As a Special Education teacher, I would need to adapt the content of Chang’s book for lower level students. Before studying the genocide, I would start with a discussion about human behavior – How does power enable those in charge to manipulate others? What causes some people to develop the potential for brutality? And then I would present a history of how skilled the Japanese military was at instilling fear through threats, intimidation, and torture and at using propaganda to justify their actions. Evidence of cruel and violent Japanese behavior would be a focal point in learning about World War II and would pave the way for our unit on genocide. At that point, sections from Chang’s book could be read, discussed, and reflected upon.
It is also important to make connections between history and students’ lives, especially for students who struggle with broader academic and historical concepts. We would like to think that teenagers are naïve to manipulation and brutality; however, the reality is that today’s music, movies, and video games are exposing our young people to unimaginable behaviors at a much earlier age. Unfortunately, some students are more intrigued to learn about the horrific aspects of historical events than about the intellectual or cultural aspects, so incorporating details about the torture the Japanese inflicted on the victims in Nanking could be a good way to draw the students in. But I would also be sure to emphasize that Chang’s book provides a great example of the good in mankind by detailing the accounts of people who were willing to risk their lives to protect the innocent. I could use this theme to have students reflect on the effects of bullying today and recognize that physical violence is only one form of torture.

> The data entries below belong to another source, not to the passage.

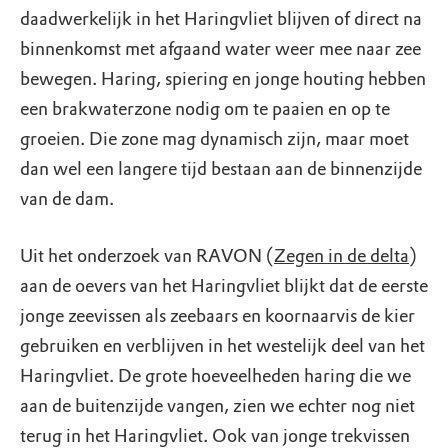
daadwerkelijk in het Haringvliet blijven of direct na
binnenkomst met afgaand water weer mee naar zee
bewegen. Haring, spiering en jonge houting hebben
een brakwaterzone nodig om te paaien en op te
groeien. Die zone mag dynamisch zijn, maar moet
dan wel een langere tijd bestaan aan de binnenzijde
van de dam.
Uit het onderzoek van RAVON (
Zegen in de delta
)
aan de oevers van het Haringvliet blijkt dat de eerste
jonge zeevissen als zeebaars en koornaarvis de kier
gebruiken en verblijven in het westelijk deel van het
Haringvliet. De grote hoeveelheden haring die we
aan de buitenzijde vangen, zien we echter nog niet
terug in het Haringvliet. Ook van jonge trekvissen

Posted By: Stephanie L Beer

Posted On: February 17, 2014

The book attempts to explain the events leading up to and during the atrocities committed by Japanese soldiers that occurred in the city of Nanking, China from 1937-1938. Overall the book is very clear and well written and the reader comes away with a general understanding of the event and also pondering the questions of how humanity can be suspended in times of war.
There are many aspects of this book that I found particularly valuable. First, I thought the photographs that are included in the book are important for understanding this event and, even though some are horrific, would be helpful in a classroom as a visual representation of the atrocities. The book also talks about a documentary and articles that have been written in China about the story of how the photographs were saved instead of confiscated by Japanese soldiers. The documentary/articles would be helpful in a discussion about why it is important to preserve historical events no matter how horrible.
The next part I found very valuable was the author’s discussion of historiography on page 200. She writes, “What keeps certain events in history and assigns the rest to oblivion? Exactly how does an event like the Rape of Nanking vanish from Japan’s (and even the world’s) collective memory?” A large part of the second half of the book examines the attempt in Japan to erase this event from history. Children in Japan do not learn about the Rape of Nanking the way that children in Germany learn about the Holocaust. I believe that in the U.S. as well, few students learn about this event in history class. I did not learn about it when I was in high school. This is an important discussion to have with students; why are some events remembered and others are not? What gives events importance? This could be incorporated into a lesson where students must examine why an event about the Holocaust is remembered throughout most of the world and an event like the Rape of Nanking is not.
Another aspect of the book I found valuable is the lessons that can be learned from Nanking as outlined by the author. These lessons are: “civilization is tissue thin, the role of power in genocide, and the ease with which the mind can accept genocide.” Again, I think this would fit into a unit/lesson on genocide. Many comparisons can between the Rape of Nanking and other genocides that have occurred throughout history. After learning about each genocide, students could compare and contrast and see if the above lessons are true for each one. Students then could be asked how they think genocides could be prevented in the future.
In general, the book is very readable and accessible for students of a variety of levels. The teacher could assign small sections of the book without having to modify the language if students are given support with vocabulary.
The only criticisms I have are that the author does not reference specific interviews or textbooks when she claims that the Rape of Nanking is not taught in Japanese schools. I think it would be interesting to compare textbook entries of the event from Japan, China, and the U.S.